There’s more beyond the testing and release. One of the questions I often like to ask my audiences is whether they’ve any content on their server or LMS that’s out of date, but still extant. Everyone raises their hands. This is content management. Every piece should have an owner, and a review date. For content that’s less volatile that date may be in years, but for things that change fast, you’ll want a more frequent review. Ownership of the content may be matrixed, with a design team member and a subject matter expert, but it needs a process.

Similarly, content granularity is an issue. The movement to microlearning, regardless of how ill-conceptualized, is yielding smaller chunks. If you look at content experts like web marketing, you’ll see that they have a well-defined structure and tags that allow them to assemble content by rule (e.g. recommendations, such as at Amazon) instead of hardwiring. Our long-term goal should be to do the same. To the extent we identify, and separate out, the elements of learning, we’re creating the infrastructure necessary to take advantage of personalization and adaptive learning platforms when we’re ready. The technology already exists, it’s now up to our initiative.

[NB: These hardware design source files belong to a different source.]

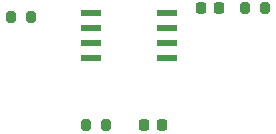
<source format=gbr>
%TF.GenerationSoftware,KiCad,Pcbnew,(5.99.0-11014-g82f3df4086)*%
%TF.CreationDate,2021-07-07T15:05:38-04:00*%
%TF.ProjectId,DigitimerPulseExtender,44696769-7469-46d6-9572-50756c736545,rev?*%
%TF.SameCoordinates,Original*%
%TF.FileFunction,Paste,Top*%
%TF.FilePolarity,Positive*%
%FSLAX46Y46*%
G04 Gerber Fmt 4.6, Leading zero omitted, Abs format (unit mm)*
G04 Created by KiCad (PCBNEW (5.99.0-11014-g82f3df4086)) date 2021-07-07 15:05:38*
%MOMM*%
%LPD*%
G01*
G04 APERTURE LIST*
G04 Aperture macros list*
%AMRoundRect*
0 Rectangle with rounded corners*
0 $1 Rounding radius*
0 $2 $3 $4 $5 $6 $7 $8 $9 X,Y pos of 4 corners*
0 Add a 4 corners polygon primitive as box body*
4,1,4,$2,$3,$4,$5,$6,$7,$8,$9,$2,$3,0*
0 Add four circle primitives for the rounded corners*
1,1,$1+$1,$2,$3*
1,1,$1+$1,$4,$5*
1,1,$1+$1,$6,$7*
1,1,$1+$1,$8,$9*
0 Add four rect primitives between the rounded corners*
20,1,$1+$1,$2,$3,$4,$5,0*
20,1,$1+$1,$4,$5,$6,$7,0*
20,1,$1+$1,$6,$7,$8,$9,0*
20,1,$1+$1,$8,$9,$2,$3,0*%
G04 Aperture macros list end*
%ADD10R,1.701800X0.609600*%
%ADD11RoundRect,0.200000X-0.200000X-0.275000X0.200000X-0.275000X0.200000X0.275000X-0.200000X0.275000X0*%
%ADD12RoundRect,0.225000X-0.225000X-0.250000X0.225000X-0.250000X0.225000X0.250000X-0.225000X0.250000X0*%
G04 APERTURE END LIST*
D10*
%TO.C,U1*%
X56337200Y-60071000D03*
X56337200Y-58801000D03*
X56337200Y-57531000D03*
X56337200Y-56261000D03*
X49834800Y-56261000D03*
X49834800Y-57531000D03*
X49834800Y-58801000D03*
X49834800Y-60071000D03*
%TD*%
D11*
%TO.C,R3*%
X49467000Y-65786000D03*
X51117000Y-65786000D03*
%TD*%
%TO.C,R2*%
X62929000Y-55880000D03*
X64579000Y-55880000D03*
%TD*%
%TO.C,R1*%
X43117000Y-56642000D03*
X44767000Y-56642000D03*
%TD*%
D12*
%TO.C,C2*%
X54343000Y-65786000D03*
X55893000Y-65786000D03*
%TD*%
%TO.C,C1*%
X59169000Y-55880000D03*
X60719000Y-55880000D03*
%TD*%
M02*

</source>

We also shouldn’t expect our learning to stand on its own. We should be thinking about extending the experience. I know one L&D unit that didn’t release content until the manager or supervisor training had also been developed. We typically can’t prepare learners completely, but get them to a minimal level and then expect them to continue to develop. We shouldn’t leave that to chance, but instead should have implemented mechanisms to support ongoing learning, whether on-the-job coaching, reactivation mechanisms, or communities of practice.

Learning is a complex process, and success in creating deeper learning is a matter of attending to the details. Yet, learning having impact is far superior to the current estimates that only 10% of training interventions are actually effective. That’s a tremendous waste of money that we can and should do something about. Doing Deeper Learning is a necessary start. Let’s take that step and start achieving real outcomes.